• **Job item**
Render every entry exactly as it appears.

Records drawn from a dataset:
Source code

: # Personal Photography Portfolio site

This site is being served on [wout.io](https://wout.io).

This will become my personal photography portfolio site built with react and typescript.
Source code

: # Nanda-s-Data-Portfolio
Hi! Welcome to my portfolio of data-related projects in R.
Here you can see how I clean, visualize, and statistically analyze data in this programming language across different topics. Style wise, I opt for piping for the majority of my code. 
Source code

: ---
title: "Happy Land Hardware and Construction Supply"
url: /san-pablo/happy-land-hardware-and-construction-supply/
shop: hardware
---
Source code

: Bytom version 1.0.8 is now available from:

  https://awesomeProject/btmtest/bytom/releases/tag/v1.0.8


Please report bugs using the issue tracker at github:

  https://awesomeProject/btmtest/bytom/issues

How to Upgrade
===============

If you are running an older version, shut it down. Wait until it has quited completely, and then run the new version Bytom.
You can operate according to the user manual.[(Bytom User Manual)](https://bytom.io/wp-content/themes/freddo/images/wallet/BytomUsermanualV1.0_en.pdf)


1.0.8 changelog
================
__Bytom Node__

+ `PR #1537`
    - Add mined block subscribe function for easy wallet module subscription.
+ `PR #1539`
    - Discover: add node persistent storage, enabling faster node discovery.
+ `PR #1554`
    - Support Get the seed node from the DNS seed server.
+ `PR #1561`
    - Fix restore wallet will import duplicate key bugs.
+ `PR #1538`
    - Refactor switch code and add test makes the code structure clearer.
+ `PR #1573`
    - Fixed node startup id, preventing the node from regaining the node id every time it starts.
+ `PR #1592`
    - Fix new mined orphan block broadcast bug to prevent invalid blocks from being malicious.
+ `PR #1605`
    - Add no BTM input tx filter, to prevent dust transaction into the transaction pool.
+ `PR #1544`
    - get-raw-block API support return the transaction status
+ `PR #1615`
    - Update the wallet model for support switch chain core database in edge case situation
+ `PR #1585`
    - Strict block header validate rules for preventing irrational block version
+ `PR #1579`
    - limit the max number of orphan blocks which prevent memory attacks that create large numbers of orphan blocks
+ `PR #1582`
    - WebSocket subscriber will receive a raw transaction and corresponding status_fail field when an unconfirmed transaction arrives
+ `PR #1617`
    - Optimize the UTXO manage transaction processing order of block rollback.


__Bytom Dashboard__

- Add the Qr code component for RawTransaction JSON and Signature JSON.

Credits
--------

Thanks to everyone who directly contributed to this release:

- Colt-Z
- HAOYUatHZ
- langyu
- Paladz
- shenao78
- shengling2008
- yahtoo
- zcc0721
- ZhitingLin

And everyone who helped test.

• **Solution to the exercise**
Source code

: # Personal Photography Portfolio site

This site is being served on [wout.io](https://wout.io).

This will become my personal photography portfolio site built with react and typescript.
Source code

: # Nanda-s-Data-Portfolio
Hi! Welcome to my portfolio of data-related projects in R.
Here you can see how I clean, visualize, and statistically analyze data in this programming language across different topics. Style wise, I opt for piping for the majority of my code. 
Source code

: ---
title: "Happy Land Hardware and Construction Supply"
url: /san-pablo/happy-land-hardware-and-construction-supply/
shop: hardware
---
Source code

: Bytom version 1.0.8 is now available from:

  https://awesomeProject/btmtest/bytom/releases/tag/v1.0.8


Please report bugs using the issue tracker at github:

  https://awesomeProject/btmtest/bytom/issues

How to Upgrade
===============

If you are running an older version, shut it down. Wait until it has quited completely, and then run the new version Bytom.
You can operate according to the user manual.[(Bytom User Manual)](https://bytom.io/wp-content/themes/freddo/images/wallet/BytomUsermanualV1.0_en.pdf)


1.0.8 changelog
================
__Bytom Node__

+ `PR #1537`
    - Add mined block subscribe function for easy wallet module subscription.
+ `PR #1539`
    - Discover: add node persistent storage, enabling faster node discovery.
+ `PR #1554`
    - Support Get the seed node from the DNS seed server.
+ `PR #1561`
    - Fix restore wallet will import duplicate key bugs.
+ `PR #1538`
    - Refactor switch code and add test makes the code structure clearer.
+ `PR #1573`
    - Fixed node startup id, preventing the node from regaining the node id every time it starts.
+ `PR #1592`
    - Fix new mined orphan block broadcast bug to prevent invalid blocks from being malicious.
+ `PR #1605`
    - Add no BTM input tx filter, to prevent dust transaction into the transaction pool.
+ `PR #1544`
    - get-raw-block API support return the transaction status
+ `PR #1615`
    - Update the wallet model for support switch chain core database in edge case situation
+ `PR #1585`
    - Strict block header validate rules for preventing irrational block version
+ `PR #1579`
    - limit the max number of orphan blocks which prevent memory attacks that create large numbers of orphan blocks
+ `PR #1582`
    - WebSocket subscriber will receive a raw transaction and corresponding status_fail field when an unconfirmed transaction arrives
+ `PR #1617`
    - Optimize the UTXO manage transaction processing order of block rollback.


__Bytom Dashboard__

- Add the Qr code component for RawTransaction JSON and Signature JSON.

Credits
--------

Thanks to everyone who directly contributed to this release:

- Colt-Z
- HAOYUatHZ
- langyu
- Paladz
- shenao78
- shengling2008
- yahtoo
- zcc0721
- ZhitingLin

And everyone who helped test.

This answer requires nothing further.